Kurz vor 18 Uhr an jenem Abend waren sie beide vor der Bank. Massimo ließ Maria draußen warten und nahm so, wie es vereinbart war, den Geldkoffer entgegen. Dann setzten sich beide in eine Bar gegenüber der Bootsanlegestelle Academia und warteten gespannt auf die Ankunft des Rabbi, so wie er vom Präsidenten beschrieben wurde. Der leicht exotische Duft des Parfüms Marias, der in seine Nase drang und ihr attraktives Erscheinungsbild, das er widerwillig wahrnahm, ließen ihn ein Gefühl der Verunsicherung empfinden. Seine Abneigung gegen diese Frau entsprang gewiss ihrer Unerreichbarkeit. Nie in seinem Leben war es ihm möglich gewesen, eine Frau ihrer Art zu besitzen. Es war ihm überhaupt nie möglich gewesen, eine engere Beziehung mit einem Menschen, vor allen mit Frauen einzugehen. Aus dieser Unfähigkeit, Liebe oder Freundschaft zu erleben, wuchs der Hass gegen all das, was ihn an Schönem, an Wahrheit und Gutem umgab. Aber nun, auf diesem Boot mit Paolo war wie durch einen herabgestürzten Kometen ein Krater in seiner Hülle entstanden, und der ließ seine innere gefangene Welt entweichen.

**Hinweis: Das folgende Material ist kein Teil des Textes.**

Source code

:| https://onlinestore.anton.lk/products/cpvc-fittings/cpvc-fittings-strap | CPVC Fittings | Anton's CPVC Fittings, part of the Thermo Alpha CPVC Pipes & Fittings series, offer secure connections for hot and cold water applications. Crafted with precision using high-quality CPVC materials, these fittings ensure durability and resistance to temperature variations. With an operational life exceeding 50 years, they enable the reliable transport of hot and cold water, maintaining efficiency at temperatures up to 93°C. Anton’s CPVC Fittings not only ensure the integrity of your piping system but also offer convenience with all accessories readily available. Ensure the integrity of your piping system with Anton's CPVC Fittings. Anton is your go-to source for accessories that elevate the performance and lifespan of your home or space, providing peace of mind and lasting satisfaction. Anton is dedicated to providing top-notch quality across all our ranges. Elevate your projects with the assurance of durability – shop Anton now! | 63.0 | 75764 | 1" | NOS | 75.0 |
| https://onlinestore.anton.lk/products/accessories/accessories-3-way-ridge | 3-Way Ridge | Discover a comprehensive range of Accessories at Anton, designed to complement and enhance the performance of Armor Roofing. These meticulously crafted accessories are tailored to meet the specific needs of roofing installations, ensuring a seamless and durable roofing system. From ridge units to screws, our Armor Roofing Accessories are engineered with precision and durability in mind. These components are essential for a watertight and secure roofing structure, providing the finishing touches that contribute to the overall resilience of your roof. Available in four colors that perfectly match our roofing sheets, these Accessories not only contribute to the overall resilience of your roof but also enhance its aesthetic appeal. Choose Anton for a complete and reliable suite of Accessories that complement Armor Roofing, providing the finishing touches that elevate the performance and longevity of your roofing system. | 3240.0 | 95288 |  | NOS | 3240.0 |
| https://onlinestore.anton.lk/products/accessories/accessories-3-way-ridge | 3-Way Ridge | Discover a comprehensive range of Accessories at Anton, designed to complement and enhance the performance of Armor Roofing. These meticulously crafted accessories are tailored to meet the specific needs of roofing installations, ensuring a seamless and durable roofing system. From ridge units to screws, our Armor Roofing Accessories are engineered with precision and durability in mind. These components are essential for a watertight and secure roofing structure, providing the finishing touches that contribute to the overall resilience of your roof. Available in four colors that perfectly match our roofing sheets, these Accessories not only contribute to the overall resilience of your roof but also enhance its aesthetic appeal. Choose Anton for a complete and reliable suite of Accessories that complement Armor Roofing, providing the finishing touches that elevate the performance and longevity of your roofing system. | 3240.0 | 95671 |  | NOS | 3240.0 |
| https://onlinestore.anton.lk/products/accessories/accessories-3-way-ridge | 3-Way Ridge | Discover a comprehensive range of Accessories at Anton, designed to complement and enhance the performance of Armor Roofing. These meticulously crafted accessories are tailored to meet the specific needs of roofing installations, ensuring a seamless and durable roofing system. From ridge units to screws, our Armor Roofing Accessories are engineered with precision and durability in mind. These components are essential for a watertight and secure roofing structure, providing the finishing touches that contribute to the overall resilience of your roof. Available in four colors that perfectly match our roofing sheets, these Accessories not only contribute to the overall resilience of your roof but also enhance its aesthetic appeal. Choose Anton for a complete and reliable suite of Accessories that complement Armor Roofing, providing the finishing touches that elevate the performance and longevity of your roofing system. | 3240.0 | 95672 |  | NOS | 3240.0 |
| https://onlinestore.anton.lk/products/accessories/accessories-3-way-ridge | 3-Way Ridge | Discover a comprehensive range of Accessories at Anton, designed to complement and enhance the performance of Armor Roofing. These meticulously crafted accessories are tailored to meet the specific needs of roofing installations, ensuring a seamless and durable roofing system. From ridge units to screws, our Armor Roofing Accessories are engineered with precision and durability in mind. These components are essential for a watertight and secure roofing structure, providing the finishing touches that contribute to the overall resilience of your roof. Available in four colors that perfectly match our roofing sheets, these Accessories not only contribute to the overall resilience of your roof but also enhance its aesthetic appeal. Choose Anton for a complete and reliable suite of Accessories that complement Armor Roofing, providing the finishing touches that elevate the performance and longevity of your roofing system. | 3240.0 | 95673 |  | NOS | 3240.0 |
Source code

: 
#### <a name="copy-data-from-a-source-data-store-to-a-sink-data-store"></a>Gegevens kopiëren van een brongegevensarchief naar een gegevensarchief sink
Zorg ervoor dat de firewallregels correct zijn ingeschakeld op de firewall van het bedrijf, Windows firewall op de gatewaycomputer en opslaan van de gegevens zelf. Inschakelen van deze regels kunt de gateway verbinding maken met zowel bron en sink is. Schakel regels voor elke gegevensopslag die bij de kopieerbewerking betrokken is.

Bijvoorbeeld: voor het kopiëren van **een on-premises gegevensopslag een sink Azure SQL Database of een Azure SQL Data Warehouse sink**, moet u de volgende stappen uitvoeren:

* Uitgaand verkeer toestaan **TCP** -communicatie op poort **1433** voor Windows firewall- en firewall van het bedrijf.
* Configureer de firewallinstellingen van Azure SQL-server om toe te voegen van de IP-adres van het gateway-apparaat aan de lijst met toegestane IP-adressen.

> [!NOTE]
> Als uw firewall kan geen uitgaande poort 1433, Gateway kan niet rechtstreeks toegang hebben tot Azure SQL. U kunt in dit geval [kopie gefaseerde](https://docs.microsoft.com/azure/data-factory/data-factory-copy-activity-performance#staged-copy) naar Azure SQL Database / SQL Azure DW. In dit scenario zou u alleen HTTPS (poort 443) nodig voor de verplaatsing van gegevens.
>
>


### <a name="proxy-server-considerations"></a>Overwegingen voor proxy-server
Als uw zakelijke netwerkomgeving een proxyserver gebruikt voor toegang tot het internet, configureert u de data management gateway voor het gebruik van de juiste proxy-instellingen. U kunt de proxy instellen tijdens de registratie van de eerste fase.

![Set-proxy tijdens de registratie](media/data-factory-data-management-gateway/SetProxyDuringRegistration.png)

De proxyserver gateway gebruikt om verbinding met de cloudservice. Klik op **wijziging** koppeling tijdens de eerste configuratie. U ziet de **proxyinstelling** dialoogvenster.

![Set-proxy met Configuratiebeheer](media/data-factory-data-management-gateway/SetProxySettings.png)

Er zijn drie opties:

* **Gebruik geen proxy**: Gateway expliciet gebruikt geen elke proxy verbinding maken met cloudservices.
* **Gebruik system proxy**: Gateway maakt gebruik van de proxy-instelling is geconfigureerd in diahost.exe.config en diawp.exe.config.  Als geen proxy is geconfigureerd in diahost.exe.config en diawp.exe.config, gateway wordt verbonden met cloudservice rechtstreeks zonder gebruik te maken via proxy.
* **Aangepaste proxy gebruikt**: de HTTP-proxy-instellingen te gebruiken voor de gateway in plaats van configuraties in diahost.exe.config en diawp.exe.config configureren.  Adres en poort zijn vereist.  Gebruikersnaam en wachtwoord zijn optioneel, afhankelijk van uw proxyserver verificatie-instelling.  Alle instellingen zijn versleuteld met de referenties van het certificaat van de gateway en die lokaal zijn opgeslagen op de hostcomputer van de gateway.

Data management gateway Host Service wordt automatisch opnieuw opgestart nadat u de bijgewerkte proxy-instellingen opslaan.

Ein leichter Tritt unter dem Tisch, den ihm Maria versetzte, ließ ihn aus seinen Gedanken auffahren, und er blickte in die Richtung die sie ihm mit einer Kopfbewegung andeutete. Ein Rabbi mit einer schwarzen Mappe unter dem Arm verbeugte sich kaum merklich vor ihnen und wandte sich dann in die Calle della Carola. Massimo und Maria standen auf. Und während Massimo stehen blieb, dort, wo er die Gasse übersehen konnte, nahm Maria den Koffer und ging zur Boutique Jelena, dorthin, wo der Rabbi stehen geblieben war und scheinbar interessiert die Herrenmode bestaunte.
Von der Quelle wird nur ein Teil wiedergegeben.